**Problem details**.
Return the stretch of the disease-pathways passage from "Identifying Pathways Associated" through "systems associated with disease.", copied word for word.

**Passage**.
========================================================================

Identifying Pathways Associated with Disease States
The complex nature of the most burdensome diseases has driven an explosion of interest in systems biology—an approach in biomedical research that seeks to elucidate mechanisms as a whole by putting pieces together, rather than reducing them to constituent parts. The growth of bioinformatic pathway databases enables systems-based approaches by encapsulating knowledge about interaction networks in an algorithmically queryable form. This information can be combined with high throughput omics data to identify systems associated with disease.
Using techniques derived from graph theory, machine learning, nonlinear dimension reduction, and dynamical systems modeling, we have developed innovative algorithms to summarize omicdata at the systems–level, without relying upon single-gene tests. These summary scores are compared between cases and controls to identify pathways associated with disease. For example, in our 2011 paper we described the Pathway Partition Decoupling Method (Pathway- PDM), a technique that uses nonlinear dimension reduction to summarize gene co-expression patterns across pathways and accurately identify molecular subtypes of samples. Such inferences have the potential to be used for drug design and treatment decisions. In our 2017 paper, we extended these analyses to integratively analyze multi-omics data at the systems level, elucidating the role of gene regulation by miRNAs.

========================================================================

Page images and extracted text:
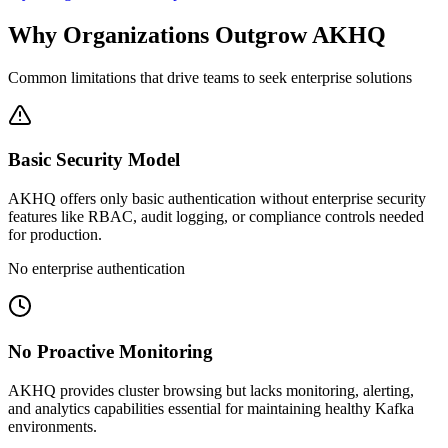
Why Organizations Outgrow AKHQ
Common limitations that drive teams to seek enterprise solutions
Basic Security Model
AKHQ offers only basic authentication without enterprise security
features like RBAC, audit logging, or compliance controls needed
for production.
No enterprise authentication
No Proactive Monitoring
AKHQ provides cluster browsing but lacks monitoring, alerting,
and analytics capabilities essential for maintaining healthy Kafka
environments.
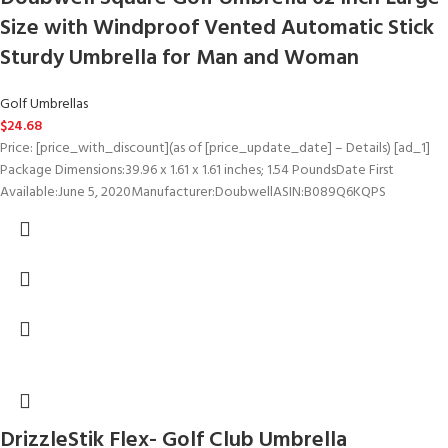
Size with Windproof Vented Automatic Stick
Sturdy Umbrella for Man and Woman
Golf Umbrellas
$
24.68
Price: [price_with_discount](as of [price_update_date] – Details) [ad_1]
Package Dimensions‏:‎39.96 x 1.61 x 1.61 inches; 1.54 PoundsDate First
Available‏:‎June 5, 2020Manufacturer‏:‎DoubwellASIN‏:‎B089Q6KQPS
DrizzleStik Flex- Golf Club Umbrella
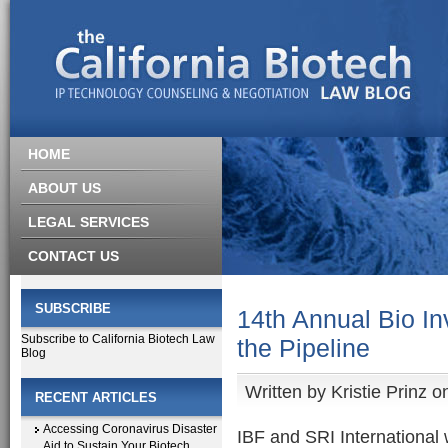
HOME
ABOUT US
LEGAL SERVICES
CONTACT US
SUBSCRIBE
14th Annual Bio In
Subscribe to California Biotech Law
the Pipeline
Blog
Written by
Kristie Prinz
on
RECENT ARTICLES
Accessing Coronavirus Disaster
IBF and SRI International 
Aid to Sustain Your Biotech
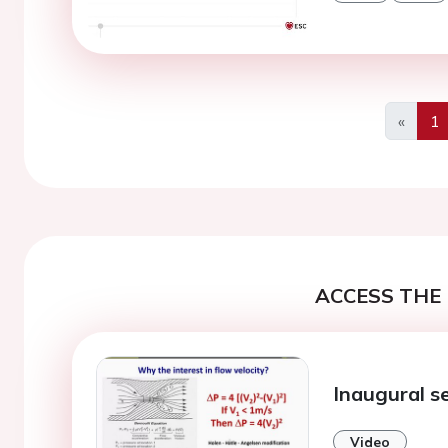
«
1
Previo
ACCESS THE 
Inaugural s
Video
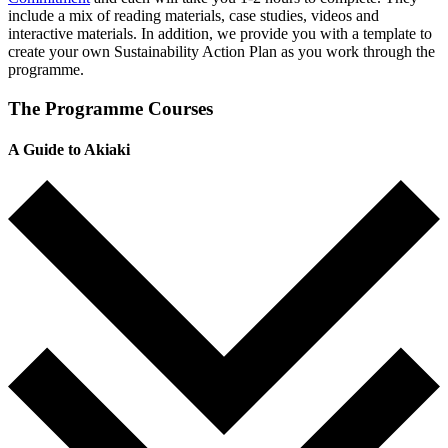
include a mix of reading materials, case studies, videos and
interactive materials. In addition, we provide you with a template to
create your own Sustainability Action Plan as you work through the
programme.
The Programme Courses
A Guide to Akiaki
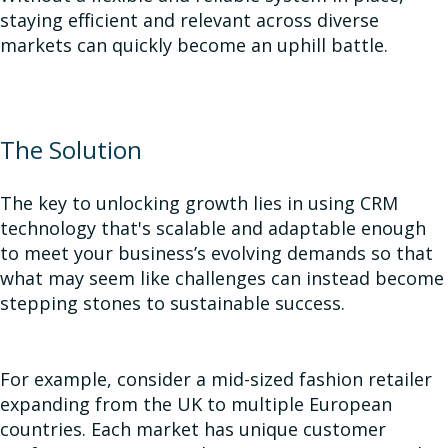
staying efficient and relevant across diverse
markets can quickly become an uphill battle.
The Solution
The key to unlocking growth lies in using CRM
technology that's scalable and adaptable enough
to meet your business’s evolving demands so that
what may seem like challenges can instead become
stepping stones to sustainable success.
For example, consider a mid-sized fashion retailer
expanding from the UK to multiple European
countries. Each market has unique customer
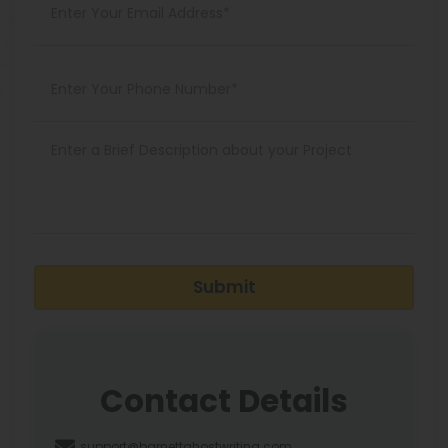
Submit
Contact Details
support@barnettghostwriting.com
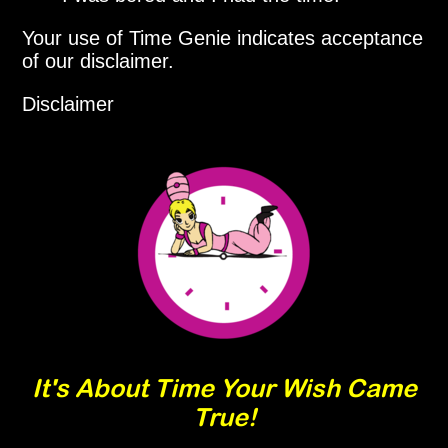
Your use of Time Genie indicates acceptance
of our disclaimer.
Disclaimer
It's About Time Your Wish Came
True!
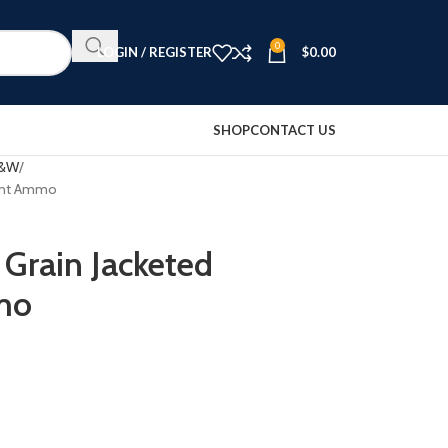
0
LOGIN / REGISTER
$
0.00
SHOP
CONTACT US
S&W
oint Ammo
Grain Jacketed
mo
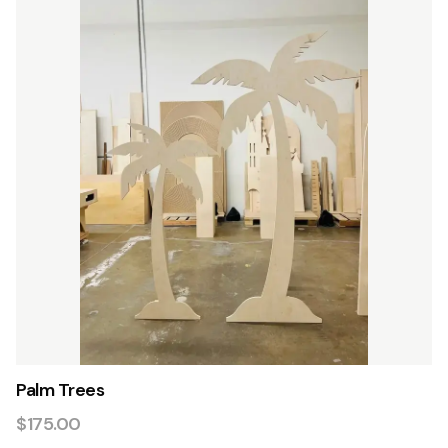
Palm Trees
$175.00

========================================================================

**Result of this exercise**.
Identifying Pathways Associated with Disease States
The complex nature of the most burdensome diseases has driven an explosion of interest in systems biology—an approach in biomedical research that seeks to elucidate mechanisms as a whole by putting pieces together, rather than reducing them to constituent parts. The growth of bioinformatic pathway databases enables systems-based approaches by encapsulating knowledge about interaction networks in an algorithmically queryable form. This information can be combined with high throughput omics data to identify systems associated with disease.